This time last year I wrote in the FT what may have been the first piece written after the General Election suggesting that Downing Street might be under-powered; a year on I'm not sure much has changed.
My former colleague John McTernan has an interesting column in yesterday's Telegraph. He urges David Cameron to read the speeches on leadership and public service reform Tony Blair has been making in Australia. In place of the impatient tone of recent biography, the former PM seems more ready now to talk about reform being a long haul requiring careful planning and consistent application.
I don't agree with everything John says. His assertion that Michael Gove is getting reform right suggest he is focused on the momentum of Academy and free school establishment - which is impressive - rather than the destination of school's policy which continues to be unclear. McTernan is also somewhat generous about John Reid's tenure at health apparently forgetting that Patricia Hewitt - Reid's successor - inherited a department which had put most hard decisions on hold and where literally no one could explain how the reforms set in train in Labour's second term would actually be implemented in the third.
But these are details. Running though the column is the same frustration I have repeatedly expressed in this blog. Those of us who have worked in Number Ten have a kind of tribal loyalty to the centre of Government and, almost regardless of who is in post, we want to see the office being well used. As John argues, last week's briefing of Steve Hilton's 'ideas which might be quite fun if we were living in a parallel universe' list is not an example of an effective Number Ten intervention.
David Cameron continues to be a good communicator and to deal to deal pretty well with crises. Despite the complications of being in coalition he gives the general impression of being in control and, according the polls, his popularity - while continuing to decline - is still ahead of his Party and his colleagues.
Domestically the key tasks of Number Ten, working with the Cabinet Office, are strategy setting, policy co-ordination and political narrative. On strategy, deficit reduction continues to be the only show in town. Not only does this effectively cede control to the Treasury but it leaves the Government without vision or a story of hope. This was the gap the Big Society was supposed to fill but the brand has been holed below the waterline by a combination of imprecision and hubris (yesterday's Guardian splash on charity cuts was yet another reminder of why governments should under-promise and over deliver rather than - as than as the coalition has patently done over the BS - the reverse).
In relation to policy co-ordination, there is a general overload of mission critical reform programmes across the Government and, as I argued in a recent post, there seem to be problems with policy coherence within, let alone across, departments.
Finally, in terms of political narrative, it is hard to get a clear sense of the political direction in which David Cameron is trying to lead his Government. Sometimes it feels like Number Ten sees its job as driving the coalition to be more radical. This was the implication of the Hilton note and the constant reassertion of the PM's enthusiastic support for the austerity programme. But at other times the Prime Minister returns to his pre-election image as a moderate who takes the Conservative Party out of its comfort zone. This is the David Cameron who enjoys working with Nick Clegg, who cares about poverty, social mobility and climate change.

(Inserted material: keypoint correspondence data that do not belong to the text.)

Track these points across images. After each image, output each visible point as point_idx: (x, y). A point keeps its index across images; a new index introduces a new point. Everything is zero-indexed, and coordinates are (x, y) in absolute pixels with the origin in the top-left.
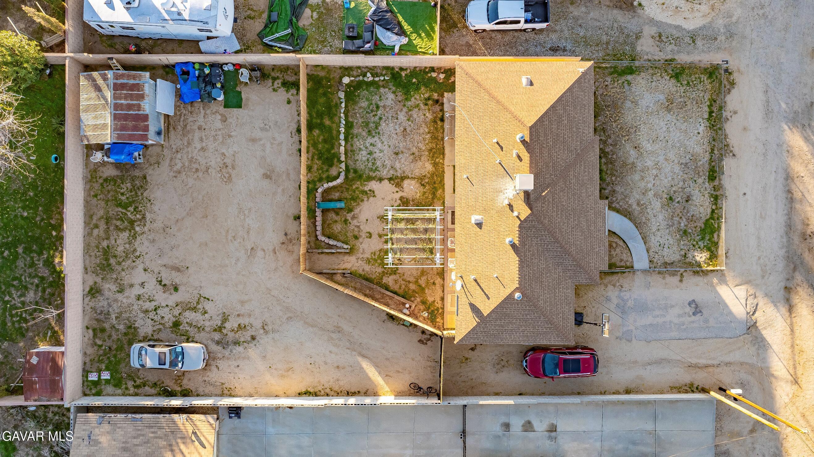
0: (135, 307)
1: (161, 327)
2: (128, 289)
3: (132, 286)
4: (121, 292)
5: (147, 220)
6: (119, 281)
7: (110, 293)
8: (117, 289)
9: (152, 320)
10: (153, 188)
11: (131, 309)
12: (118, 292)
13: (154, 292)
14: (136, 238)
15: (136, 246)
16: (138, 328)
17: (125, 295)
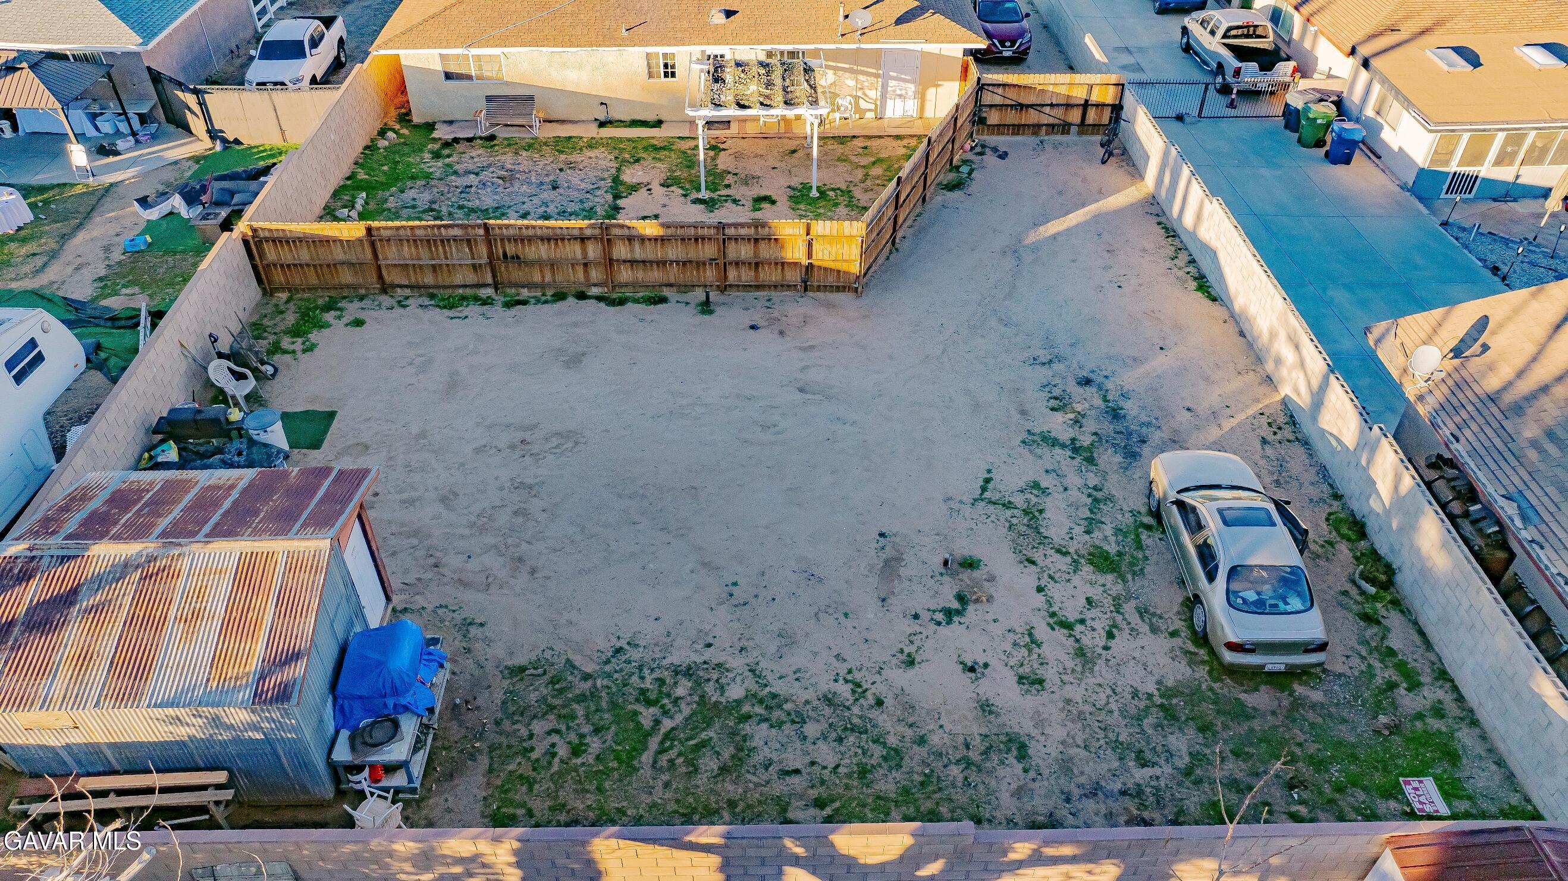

Some will argue it is a strength that Cameron's own sense of his mission is difficult to pin down. I'm not so sure. To maximise its effectiveness Number Ten should focus on a shortlist of political and policy priorities. It should want ministers, MPs and opinion formers (and through them the engaged public) to understand what these are and seek to build support and develop messages around them. For example, while no one wants a return to the ghastly relations between Number Ten and HMT which existed in the later Blair Brown years, the public would probably be reassured to hear that team Cameron team is continually challenging team Osborne to try to protect the most vulnerable from the impact of cuts.
It is still early days for the Prime Minister and his Government. It took Tony Blair most of his first term to realise he needed to develop his own distinctive reform agenda. But the Hilton briefing is more evidence that Downing Street hasn't yet got a clear account of, nor perhaps even the capacity to act upon, its own core mission and purpose in Government. As thoughts turn to David Cameron's Party conference speech, it is this necessity - rather than some here-today-gone tomorrow announcements and soundbites - which should be paramount.
PS John McTernan says ex-Blairites are in demand down under. I'm flying to Australia for two weeks tonight so just wanted to say I am available at my usual speaking rates (all profits to the RSA of course).